On Aug. 28, representatives from the Muslim, Jewish, Hindu and Sikh communities came together to express support for John Tory's proposal to fund faith-based schools.
While such unity among different faith-based schools is refreshing, a large part of this debate lies in the fact that, under Tory's proposal, funding would also be extended to Islamic schools. And that is where many get squeamish. Assumptions and fears come into play, ranging from equating Islamic schools with the stereotyped "madrassa" to presuming that these schools will trample over women's rights.
The good news is that these stereotyped views are contrary to the reality of Islamic schools. These false stereotypes are, however, prevalent due to two factors: First, the true facts about Islamic schools are unknown to the general public. Second, some public figures have adopted a strategy of playing on these stereotypes in order to oppose Tory's proposal.
Here are some pertinent facts. Islamic schools are operating in just about every province of this country. They are publicly funded in British Columbia, Manitoba, Alberta and Quebec. Yes, Alberta, despite being Prime Minister Stephen Harper's power base, and Quebec, despite sharing Quebec Premier Jean Charest's "safety concerns" for hijab-wearing girls on the soccer field, both fund Islamic schools.

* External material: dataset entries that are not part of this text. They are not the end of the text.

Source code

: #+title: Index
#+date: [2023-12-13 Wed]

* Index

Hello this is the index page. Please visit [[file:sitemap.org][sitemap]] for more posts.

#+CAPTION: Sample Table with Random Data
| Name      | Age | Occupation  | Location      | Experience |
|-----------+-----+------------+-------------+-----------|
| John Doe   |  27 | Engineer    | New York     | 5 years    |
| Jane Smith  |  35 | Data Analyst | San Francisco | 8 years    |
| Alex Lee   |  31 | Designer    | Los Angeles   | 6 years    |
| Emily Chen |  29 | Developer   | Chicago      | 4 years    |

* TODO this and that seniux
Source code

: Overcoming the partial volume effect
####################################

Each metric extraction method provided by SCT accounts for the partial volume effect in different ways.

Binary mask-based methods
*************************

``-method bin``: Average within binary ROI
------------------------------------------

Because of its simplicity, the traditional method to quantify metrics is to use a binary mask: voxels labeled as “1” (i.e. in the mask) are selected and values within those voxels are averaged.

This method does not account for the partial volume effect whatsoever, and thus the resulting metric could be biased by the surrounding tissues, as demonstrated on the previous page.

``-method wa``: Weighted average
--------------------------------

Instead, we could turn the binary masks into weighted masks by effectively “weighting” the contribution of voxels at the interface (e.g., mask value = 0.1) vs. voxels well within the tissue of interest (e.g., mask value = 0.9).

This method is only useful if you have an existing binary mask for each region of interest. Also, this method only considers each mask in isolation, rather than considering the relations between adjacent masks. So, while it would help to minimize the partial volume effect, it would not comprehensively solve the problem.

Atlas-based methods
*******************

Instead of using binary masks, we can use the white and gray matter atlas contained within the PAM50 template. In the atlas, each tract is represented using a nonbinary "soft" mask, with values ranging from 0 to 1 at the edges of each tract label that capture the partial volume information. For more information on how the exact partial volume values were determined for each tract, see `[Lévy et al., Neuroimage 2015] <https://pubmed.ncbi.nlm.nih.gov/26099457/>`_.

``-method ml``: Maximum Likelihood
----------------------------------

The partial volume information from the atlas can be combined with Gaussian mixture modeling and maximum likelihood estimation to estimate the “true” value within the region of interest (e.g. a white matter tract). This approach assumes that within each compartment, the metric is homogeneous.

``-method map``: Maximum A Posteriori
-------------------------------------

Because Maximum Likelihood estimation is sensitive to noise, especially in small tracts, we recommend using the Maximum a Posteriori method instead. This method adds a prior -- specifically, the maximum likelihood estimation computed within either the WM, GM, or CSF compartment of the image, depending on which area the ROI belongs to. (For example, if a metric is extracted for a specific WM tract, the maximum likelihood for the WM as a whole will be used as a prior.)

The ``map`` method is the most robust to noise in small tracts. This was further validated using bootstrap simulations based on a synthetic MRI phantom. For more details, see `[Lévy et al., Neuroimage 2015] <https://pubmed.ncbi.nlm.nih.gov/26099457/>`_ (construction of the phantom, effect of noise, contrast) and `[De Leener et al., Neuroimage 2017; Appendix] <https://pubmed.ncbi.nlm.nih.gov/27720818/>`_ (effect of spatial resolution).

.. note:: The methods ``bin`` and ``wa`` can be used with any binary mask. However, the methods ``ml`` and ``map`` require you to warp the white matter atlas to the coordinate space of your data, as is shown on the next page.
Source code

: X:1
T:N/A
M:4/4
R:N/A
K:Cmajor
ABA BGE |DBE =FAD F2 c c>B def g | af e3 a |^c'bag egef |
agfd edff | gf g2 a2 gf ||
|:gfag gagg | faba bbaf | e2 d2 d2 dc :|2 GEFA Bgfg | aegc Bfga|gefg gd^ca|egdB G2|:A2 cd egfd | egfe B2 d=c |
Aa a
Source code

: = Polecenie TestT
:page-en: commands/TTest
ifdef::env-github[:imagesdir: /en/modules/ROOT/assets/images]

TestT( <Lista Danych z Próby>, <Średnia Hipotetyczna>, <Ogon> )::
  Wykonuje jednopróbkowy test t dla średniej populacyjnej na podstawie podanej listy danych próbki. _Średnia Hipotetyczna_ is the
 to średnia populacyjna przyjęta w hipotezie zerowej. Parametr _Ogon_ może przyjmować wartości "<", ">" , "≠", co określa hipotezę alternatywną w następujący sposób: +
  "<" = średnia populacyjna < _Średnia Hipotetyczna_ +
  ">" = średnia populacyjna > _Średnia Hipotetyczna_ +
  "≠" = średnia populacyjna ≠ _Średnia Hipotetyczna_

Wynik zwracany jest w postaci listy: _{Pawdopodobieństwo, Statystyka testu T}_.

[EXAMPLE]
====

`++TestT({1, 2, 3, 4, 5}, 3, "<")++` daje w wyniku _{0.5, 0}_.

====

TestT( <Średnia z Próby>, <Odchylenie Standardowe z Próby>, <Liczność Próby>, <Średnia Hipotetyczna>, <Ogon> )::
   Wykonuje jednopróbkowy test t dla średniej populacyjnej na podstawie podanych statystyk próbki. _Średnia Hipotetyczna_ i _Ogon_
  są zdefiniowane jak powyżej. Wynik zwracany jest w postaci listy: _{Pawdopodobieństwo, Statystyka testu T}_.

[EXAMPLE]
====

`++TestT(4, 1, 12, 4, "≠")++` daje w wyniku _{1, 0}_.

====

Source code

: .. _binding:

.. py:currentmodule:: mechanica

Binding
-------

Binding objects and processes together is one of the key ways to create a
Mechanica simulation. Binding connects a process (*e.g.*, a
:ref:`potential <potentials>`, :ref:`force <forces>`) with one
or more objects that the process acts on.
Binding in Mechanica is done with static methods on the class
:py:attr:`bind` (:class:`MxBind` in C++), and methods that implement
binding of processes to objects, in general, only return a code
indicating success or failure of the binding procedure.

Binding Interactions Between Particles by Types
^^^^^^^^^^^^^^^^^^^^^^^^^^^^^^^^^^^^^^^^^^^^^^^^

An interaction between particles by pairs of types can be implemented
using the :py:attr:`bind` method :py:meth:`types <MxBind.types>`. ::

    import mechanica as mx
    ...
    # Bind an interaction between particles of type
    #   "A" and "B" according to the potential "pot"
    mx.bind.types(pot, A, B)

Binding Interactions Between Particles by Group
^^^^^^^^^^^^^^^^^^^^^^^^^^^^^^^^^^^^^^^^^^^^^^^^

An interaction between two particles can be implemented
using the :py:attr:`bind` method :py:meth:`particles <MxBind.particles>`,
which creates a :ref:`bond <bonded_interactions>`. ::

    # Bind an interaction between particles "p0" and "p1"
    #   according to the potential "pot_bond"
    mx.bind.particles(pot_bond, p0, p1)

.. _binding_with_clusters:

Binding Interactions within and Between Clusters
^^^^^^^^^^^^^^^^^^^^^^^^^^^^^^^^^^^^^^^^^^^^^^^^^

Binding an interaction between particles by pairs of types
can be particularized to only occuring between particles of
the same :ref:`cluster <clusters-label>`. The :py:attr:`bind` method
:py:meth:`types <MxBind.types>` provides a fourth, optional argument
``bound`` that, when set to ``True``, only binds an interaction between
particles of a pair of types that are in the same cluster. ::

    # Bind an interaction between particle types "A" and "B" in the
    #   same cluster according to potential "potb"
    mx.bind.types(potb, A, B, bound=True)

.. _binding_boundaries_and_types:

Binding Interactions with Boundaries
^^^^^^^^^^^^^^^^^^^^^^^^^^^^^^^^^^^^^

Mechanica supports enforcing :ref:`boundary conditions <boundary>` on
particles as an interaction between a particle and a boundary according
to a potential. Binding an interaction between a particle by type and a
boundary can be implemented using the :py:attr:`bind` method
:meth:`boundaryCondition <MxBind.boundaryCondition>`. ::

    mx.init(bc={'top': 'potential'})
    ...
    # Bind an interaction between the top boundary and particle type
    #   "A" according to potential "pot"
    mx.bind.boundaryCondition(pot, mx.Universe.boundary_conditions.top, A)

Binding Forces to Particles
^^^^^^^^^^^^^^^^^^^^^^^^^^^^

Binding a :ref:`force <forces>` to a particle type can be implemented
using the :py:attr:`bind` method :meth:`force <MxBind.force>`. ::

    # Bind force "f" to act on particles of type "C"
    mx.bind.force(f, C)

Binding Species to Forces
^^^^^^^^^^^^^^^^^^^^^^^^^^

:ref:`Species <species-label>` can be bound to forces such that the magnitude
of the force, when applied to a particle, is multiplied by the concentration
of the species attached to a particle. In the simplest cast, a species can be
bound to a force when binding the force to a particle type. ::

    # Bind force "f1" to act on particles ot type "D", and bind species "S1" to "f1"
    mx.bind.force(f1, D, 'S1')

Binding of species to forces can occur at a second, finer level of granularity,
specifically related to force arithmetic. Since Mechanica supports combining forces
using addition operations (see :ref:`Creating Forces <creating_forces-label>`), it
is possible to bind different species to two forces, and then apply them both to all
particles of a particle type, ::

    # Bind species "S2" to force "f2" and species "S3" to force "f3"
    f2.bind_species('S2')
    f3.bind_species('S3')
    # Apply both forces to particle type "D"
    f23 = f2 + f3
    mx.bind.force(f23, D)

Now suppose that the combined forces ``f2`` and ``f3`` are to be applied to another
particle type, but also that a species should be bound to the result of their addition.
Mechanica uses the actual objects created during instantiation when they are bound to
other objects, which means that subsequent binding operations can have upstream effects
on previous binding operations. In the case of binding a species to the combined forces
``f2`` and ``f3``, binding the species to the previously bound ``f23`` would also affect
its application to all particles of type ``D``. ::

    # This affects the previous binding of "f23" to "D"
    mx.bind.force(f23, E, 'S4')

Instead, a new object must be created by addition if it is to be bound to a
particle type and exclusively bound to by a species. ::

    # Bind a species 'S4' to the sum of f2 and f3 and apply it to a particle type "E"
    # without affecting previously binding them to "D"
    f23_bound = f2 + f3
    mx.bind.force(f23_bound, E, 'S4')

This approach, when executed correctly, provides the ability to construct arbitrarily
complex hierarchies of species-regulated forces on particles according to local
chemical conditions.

There is no evidence that the funding of Islamic schools in these provinces has resulted in the isolation of the Muslim community. On the contrary, girls and boys graduating from Islamic schools usually continue on to post-secondary education, and from there to a variety of professional areas. In short, they are no less capable of making a contribution to public life than Ontario Premier Dalton McGuinty was when he graduated from the Catholic school he attended.
Nor is there any evidence that women's rights are suffering. On the contrary, just as many women graduate from these schools as men, and just as many women continue on to post-secondary education and professional careers.
The majority of the teachers at these schools are women who, through their life experiences and personal accomplishments, serve as worthy role models for the students.
An overwhelming majority of women representing the mainstream Muslim community support faith-based schools. In fact, Muslim mothers usually insist on Islamically educating their children, even though the added expense often imposes genuine strains on parents' limited budgets.
Unfortunately, many Muslim parents are unable to afford these private faith-based schools. Tory's proposal, then, promotes equality within the Muslim community; it makes a faith-based education available not only to the more affluent, but also to those who are unable to afford it.
These are the true facts about Islamic schools that one rarely hears. What one commonly hears is a discriminatory and stereotype-laden language, which is used to attack funding for religious and especially Islamic schools. Although all citizens have the right, and indeed the obligation, to debate the proposal to fund faith-based schools and to adopt positions on both sides of this issue, they do not have the right to fearmonger in pursuit of their agenda.
Unfortunately, this stereotyping of Islamic schools hurts not only the Muslim community, but other faith communities, too, as it could ultimately prevent all communities from benefiting from a faith-based education.
That would be a terrible loss because all faith-based schools emphasize respect for one's parents, teachers, elders and peers, as well as for the values, traditions, observances and history of the religious communities they serve. As a result, their graduates are usually more focused, disciplined and confident – an ideal recipe for producing the leaders of tomorrow.
Unfortunately, in the mind of McGuinty, the enriched academic and cultural experience of a faith-based education is not worthy of recognition and funding. But policy-makers in Alberta, British Columbia, Manitoba and Quebec think otherwise.
Oct. 10 will provide faith-based communities with an opportunity to show that they, too, think otherwise.
Muneeza Sheikh, Daniel Simard and Khurrum Awan
The authors are recent graduates or current students of Osgoode Hall Law School, and members of the Youth Chapter of the Canadian Islamic Congress.